Amazingly, these words did not introduce a feature in an early-’90s issue of The New York Times, Rolling Stone, or The Village Voice. Nor are they in reference to Pavement, Sebadoh, the Grifters, Smog, Guided By Voices, or a horde of other bands from the period. These words were spoken at the beginning of an MTV.com news segment that aired earlier this year — a maddeningly out-of-touch, attempted summation of such disparately motivated bands as Times New Viking, Psychedelic Horseshit, No Age, TyVek, and Memphis’ own Jay Reatard. It is cringe-inducing that rock critics and a (hopefully) small number of young bands are trying to sell the idea that lo-fi, off-kilter, or experimental indie pop and rock is something new to this half of the decade, opting for an oblivious, proprietary arrogance regarding a style that never went away but simply emerged from remission.
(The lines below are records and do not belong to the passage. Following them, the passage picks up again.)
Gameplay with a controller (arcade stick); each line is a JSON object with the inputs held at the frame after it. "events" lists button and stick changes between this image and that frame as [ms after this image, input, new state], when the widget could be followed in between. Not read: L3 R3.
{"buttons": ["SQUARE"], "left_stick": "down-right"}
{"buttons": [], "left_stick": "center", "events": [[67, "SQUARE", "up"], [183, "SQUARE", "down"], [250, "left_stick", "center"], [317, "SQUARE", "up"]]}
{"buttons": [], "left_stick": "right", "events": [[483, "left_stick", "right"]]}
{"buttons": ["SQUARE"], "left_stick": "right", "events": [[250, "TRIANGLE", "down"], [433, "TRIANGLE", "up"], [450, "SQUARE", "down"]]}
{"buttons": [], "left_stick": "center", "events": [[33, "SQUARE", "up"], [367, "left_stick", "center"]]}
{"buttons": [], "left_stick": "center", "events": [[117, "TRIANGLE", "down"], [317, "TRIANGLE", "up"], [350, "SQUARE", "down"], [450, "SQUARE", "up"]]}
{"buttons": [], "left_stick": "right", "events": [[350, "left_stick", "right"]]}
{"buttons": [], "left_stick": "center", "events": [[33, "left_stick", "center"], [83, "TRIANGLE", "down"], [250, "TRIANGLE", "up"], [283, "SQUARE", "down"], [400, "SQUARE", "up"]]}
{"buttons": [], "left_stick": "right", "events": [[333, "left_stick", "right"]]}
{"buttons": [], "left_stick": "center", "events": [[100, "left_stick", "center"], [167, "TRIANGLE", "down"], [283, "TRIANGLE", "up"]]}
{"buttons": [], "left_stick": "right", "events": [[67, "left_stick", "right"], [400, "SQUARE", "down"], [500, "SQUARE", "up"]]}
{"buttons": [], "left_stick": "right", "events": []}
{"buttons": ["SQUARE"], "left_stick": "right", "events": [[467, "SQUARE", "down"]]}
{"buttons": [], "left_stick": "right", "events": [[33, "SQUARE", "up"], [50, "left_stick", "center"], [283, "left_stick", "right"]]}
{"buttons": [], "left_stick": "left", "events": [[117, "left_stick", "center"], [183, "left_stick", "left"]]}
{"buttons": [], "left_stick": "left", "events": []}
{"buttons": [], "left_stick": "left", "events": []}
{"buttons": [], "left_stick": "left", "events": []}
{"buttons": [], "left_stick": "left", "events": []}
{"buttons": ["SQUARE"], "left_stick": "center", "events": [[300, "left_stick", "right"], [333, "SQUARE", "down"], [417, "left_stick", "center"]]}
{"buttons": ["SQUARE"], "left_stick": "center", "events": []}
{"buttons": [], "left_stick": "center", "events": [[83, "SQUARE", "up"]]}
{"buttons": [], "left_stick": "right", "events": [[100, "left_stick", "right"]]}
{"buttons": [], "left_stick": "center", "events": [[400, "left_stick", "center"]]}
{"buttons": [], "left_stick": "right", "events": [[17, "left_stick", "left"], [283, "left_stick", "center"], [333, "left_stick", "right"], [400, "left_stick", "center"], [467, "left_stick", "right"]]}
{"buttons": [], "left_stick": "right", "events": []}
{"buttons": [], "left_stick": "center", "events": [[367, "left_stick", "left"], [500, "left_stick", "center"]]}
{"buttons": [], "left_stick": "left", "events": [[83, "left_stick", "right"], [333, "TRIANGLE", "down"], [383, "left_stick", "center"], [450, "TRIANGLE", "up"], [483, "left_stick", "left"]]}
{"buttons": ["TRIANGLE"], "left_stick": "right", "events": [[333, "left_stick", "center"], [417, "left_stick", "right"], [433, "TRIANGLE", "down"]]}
Yet it appears that a comforting degree of bands realize they owe a stunning debt to Pollard, and, as such, he’s become a sort of unwitting patriarch to a media-generated movement — not to imply that Pollard has dozed through one day of the last 10 years. Through side-project-gone-proper bands such as the Circus Devils, Pollard’s knack for challenging, noise-damaged pop remains solid. When he turns 51 this Halloween, Pollard’s musical projects will number in the neighborhood of 35 to 40. The latest is Boston Spaceships, which teams Pollard with Chris Slusarenko and John Moen (day job: Decemberists drummer).

The unfortunately titled Brown Submarine is the first album on which Pollard has exhumed some marginalia from his monumental back-catalog, reworking the tracks before applying a polish via full band. Brown Submarine recalls the relatively big-production Guided By Voices of ’99-’02.

Truthfully, this might be the halfway point of Pollard’s musical odyssey. When he turns 71 in 2028, if he’s not using pop songs to stop a rapidly spreading virus or post-apocalyptic outbreak of giant killer sparrows, there’s a strong chance that his 172nd band will have just released an album of material superior to that of outfits one-third his age. Pollard is a one-of-a-kind artist who remains as relevant as ever, avoiding obscurity by the sheer volume of what he creates while focusing on one or two primary projects. A special note: Tommy Keene, accomplished and legendary among the power-pop community, was recruited as guitarist for the touring version of Boston Spaceships.